Conservative behavior of Mg isotopes in massive dolostones: From diagenesis to hydrothermal reworking

Abstract

Mg isotopes in syndepositional dolomite have been suggested to be a potential proxy for understanding seawater chemistry. However, it is argued that the δ26Mg values of dolomite could be complicated by the effects of early diagenesis and later hydrothermal activities. Further investigations into the behaviors of Mg isotopes in dolomitization systems are needed to resolve this controversy. In the present study, we investigated early Ordovician dolostones from the Tarim Basin, including diagenetically altered dolomites, hydrothermally altered dolomites and well-preserved dolostones that precipitated in the slope, margin and interior of a carbonate platform. Different types of dolomites, bulk dolostone and limestone were sampled by microdrilling for analyses of C-O-Mg isotope compositions and REE concentrations. The dolostone δ13C values match those of coeval seawater, and the REE distribution patterns in the dolostones are comparable with those in the limestones, indicating that the dolostones originated from syndiagenetic dolomitization.
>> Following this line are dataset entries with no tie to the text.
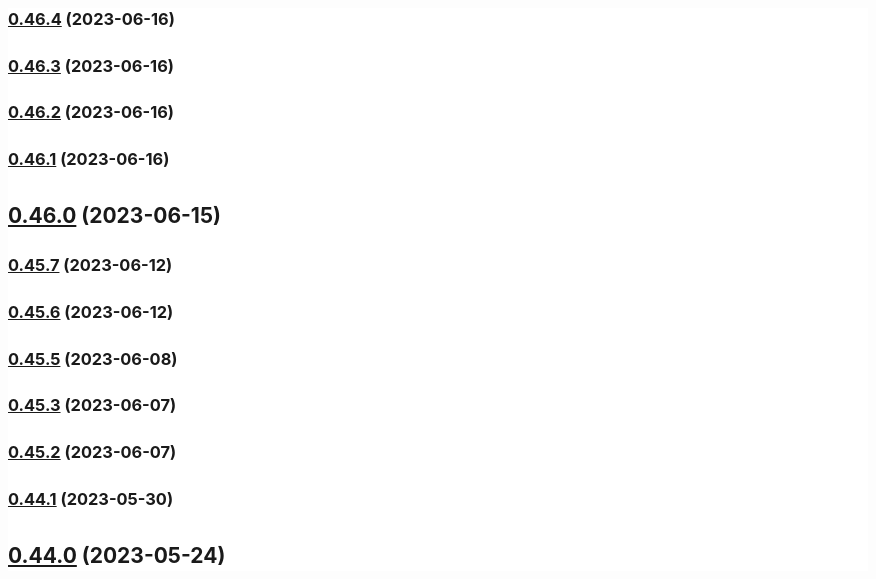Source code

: ### [0.46.4](https://github.com/pedaling/opensource/compare/workspace-plugin-0.46.3...workspace-plugin-0.46.4) (2023-06-16)

### [0.46.3](https://github.com/pedaling/opensource/compare/workspace-plugin-0.46.2...workspace-plugin-0.46.3) (2023-06-16)

### [0.46.2](https://github.com/pedaling/opensource/compare/workspace-plugin-0.46.1...workspace-plugin-0.46.2) (2023-06-16)

### [0.46.1](https://github.com/pedaling/opensource/compare/workspace-plugin-0.46.0...workspace-plugin-0.46.1) (2023-06-16)

## [0.46.0](https://github.com/pedaling/opensource/compare/workspace-plugin-0.45.7...workspace-plugin-0.46.0) (2023-06-15)

### [0.45.7](https://github.com/pedaling/opensource/compare/workspace-plugin-0.45.6...workspace-plugin-0.45.7) (2023-06-12)

### [0.45.6](https://github.com/pedaling/opensource/compare/workspace-plugin-0.45.5...workspace-plugin-0.45.6) (2023-06-12)

### [0.45.5](https://github.com/pedaling/opensource/compare/workspace-plugin-0.45.4...workspace-plugin-0.45.5) (2023-06-08)

### [0.45.3](https://github.com/pedaling/opensource/compare/workspace-plugin-0.45.2...workspace-plugin-0.45.3) (2023-06-07)

### [0.45.2](https://github.com/pedaling/opensource/compare/workspace-plugin-0.45.1...workspace-plugin-0.45.2) (2023-06-07)

### [0.44.1](https://github.com/pedaling/opensource/compare/workspace-plugin-0.44.0...workspace-plugin-0.44.1) (2023-05-30)

## [0.44.0](https://github.com/pedaling/opensource/compare/workspace-plugin-0.43.0...workspace-plugin-0.44.0) (2023-05-24)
The δ26Mg values of the various syndiagenetic dolomites that formed in the slope, margin and interior of the carbonate platform are similar, averaging approximately −2.06‰ ± 0.20‰. No stratigraphic variability in the dolomite Mg isotopes can be discerned, which implies that the Mg isotope compositions of the porewater were homogeneous during massive dolomitization and remained in equilibrium with seawater. Additionally, the δ26Mg values of the altered dolostone do not show correlations with diagenetic and hydrothermal signals, demonstrating that dolomite Mg isotopes are insensitive to postdepositional alteration. Given these facts, we propose that Mg isotopes in dolostones have conservative behaviors during diagenesis and late stage hydrothermal reworking.